Understanding Cache Coherence Protocols: MOESI vs. MESI
A deep dive into how modern multi-core processors keep their caches consistent, exploring the tradeoffs between MOESI and MESI protocols and when adaptive approaches shine.
The Problem: Shared Memory in Multi-Core Systems
When multiple processor cores share the same memory, each core typically has its own private cache for performance. But what happens when Core 0 writes to a memory address that Core 1 has cached? Without a coherence protocol, Core 1 would read stale data — a correctness nightmare.
Cache coherence protocols solve this by defining a set of states each cache line can be in, and rules for state transitions when reads, writes, and bus messages occur.
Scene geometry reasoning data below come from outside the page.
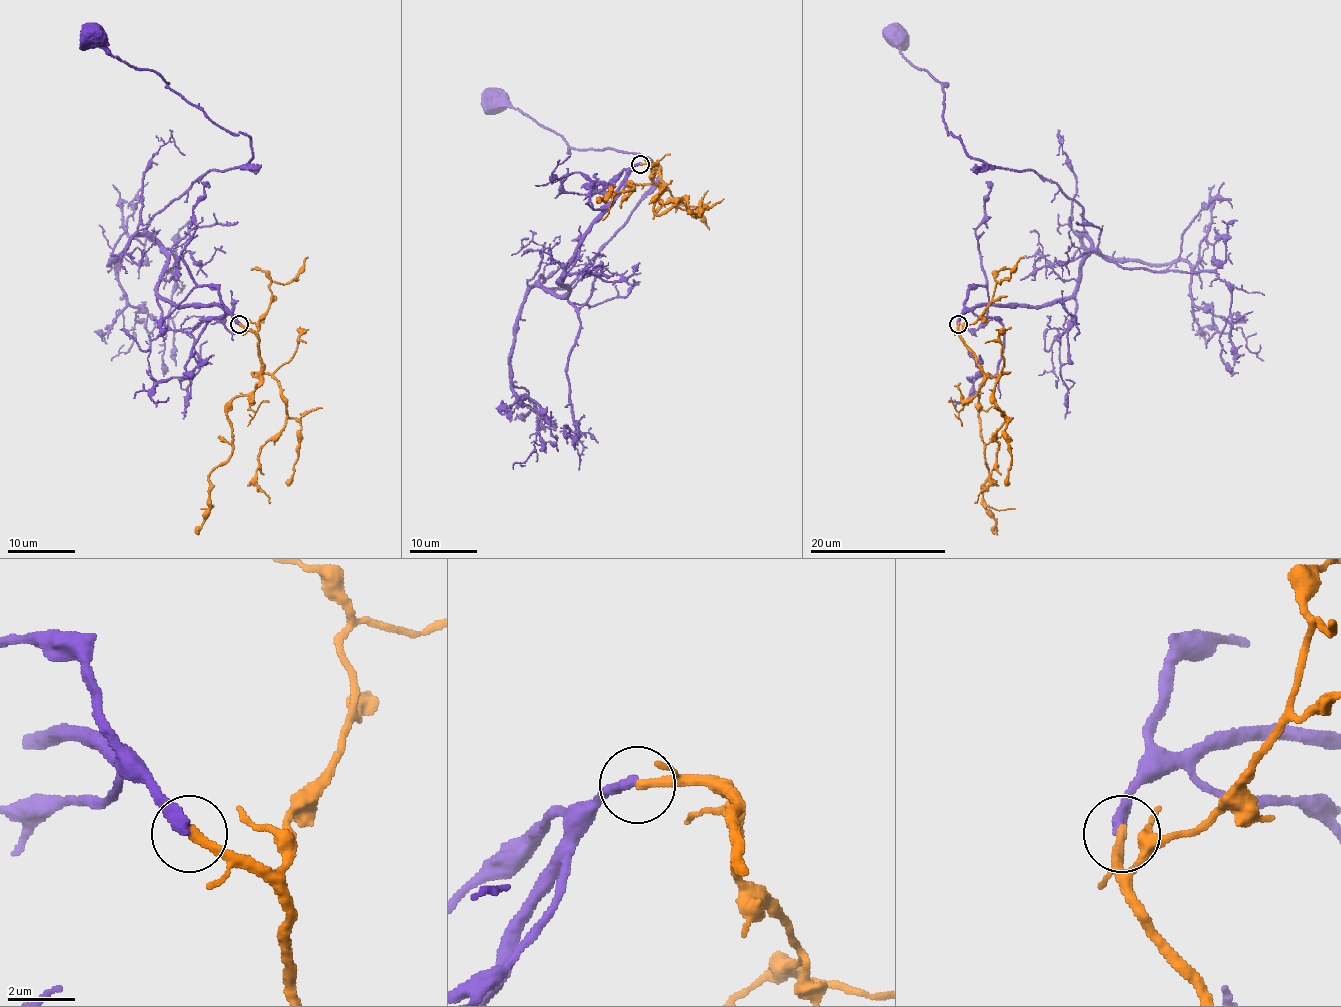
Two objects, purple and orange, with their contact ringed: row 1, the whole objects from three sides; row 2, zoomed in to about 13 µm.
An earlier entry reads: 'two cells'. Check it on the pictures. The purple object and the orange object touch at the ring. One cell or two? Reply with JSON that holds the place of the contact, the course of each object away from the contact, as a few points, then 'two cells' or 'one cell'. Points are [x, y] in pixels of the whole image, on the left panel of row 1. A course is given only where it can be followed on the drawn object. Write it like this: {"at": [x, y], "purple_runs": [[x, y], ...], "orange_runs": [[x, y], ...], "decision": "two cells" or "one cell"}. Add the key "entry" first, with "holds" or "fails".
{"entry": "fails", "at": [239, 324], "purple_runs": [[238, 324], [157, 291], [167, 254], [147, 223], [209, 171], [242, 167], [252, 140], [94, 33]], "orange_runs": [[238, 324], [257, 337], [252, 374], [277, 381], [286, 415], [259, 456], [257, 485], [269, 504]], "decision": "one cell"}

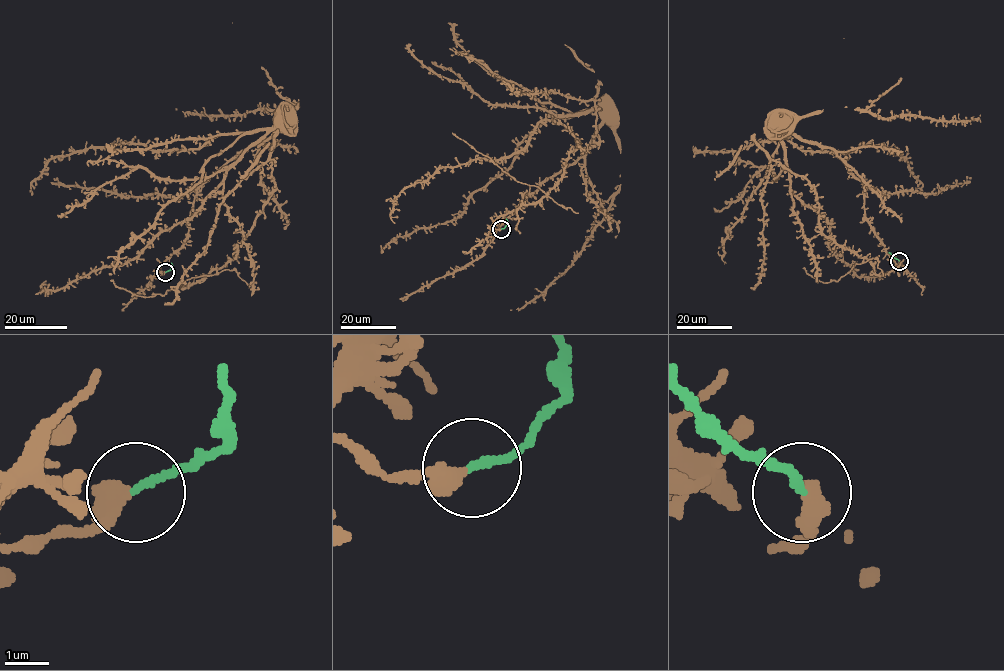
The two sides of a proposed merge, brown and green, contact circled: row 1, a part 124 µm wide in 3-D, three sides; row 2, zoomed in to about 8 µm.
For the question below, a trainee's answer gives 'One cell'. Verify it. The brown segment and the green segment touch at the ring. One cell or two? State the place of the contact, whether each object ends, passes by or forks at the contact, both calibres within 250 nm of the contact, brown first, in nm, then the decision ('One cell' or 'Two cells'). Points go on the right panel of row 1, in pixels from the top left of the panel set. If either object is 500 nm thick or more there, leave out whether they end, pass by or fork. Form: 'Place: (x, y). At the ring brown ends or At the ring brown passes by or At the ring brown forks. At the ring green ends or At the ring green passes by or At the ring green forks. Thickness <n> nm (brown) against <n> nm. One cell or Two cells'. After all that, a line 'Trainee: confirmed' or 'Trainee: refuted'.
Place: (899, 261). At the ring brown ends. At the ring green ends. Thickness 480 nm (brown) against 170 nm. Two cells
Trainee: refuted

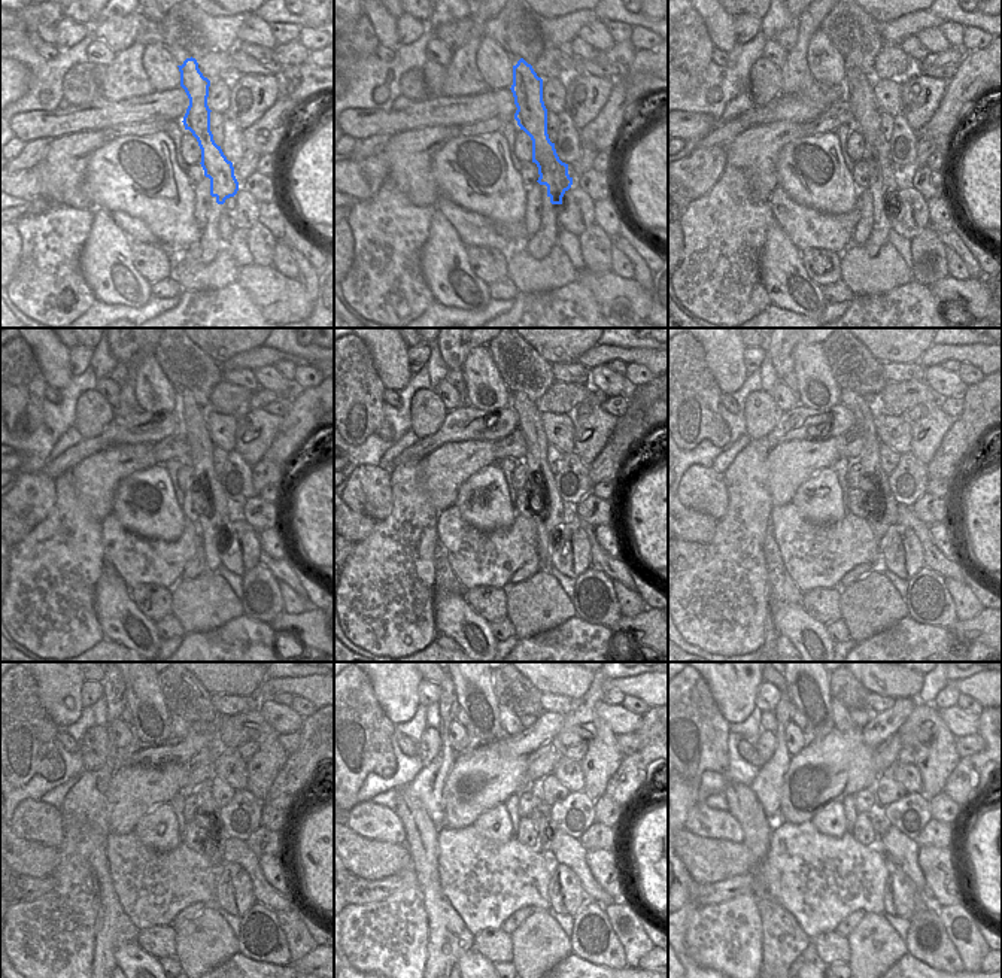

MESI: The Classic Four-State Protocol
MESI defines four states:
- Modified (M): The line is dirty and exclusive — only this cache has it, and it differs from main memory.
- Exclusive (E): The line is clean and exclusive — only this cache has it, matching main memory.
- Shared (S): The line is clean and potentially held by other caches too.
- Invalid (I): The line is not valid in this cache.
The key insight is the Exclusive state: if a core has exclusive access to a clean line, it can transition to Modified on a write *without any bus traffic*. This silent upgrade is a huge performance win for data that's only accessed by one core.
MOESI: Adding the Owned State
MOESI extends MESI with a fifth state:
- Owned (O): The line is potentially shared with other caches, but *this* cache is responsible for supplying the data on requests (not main memory).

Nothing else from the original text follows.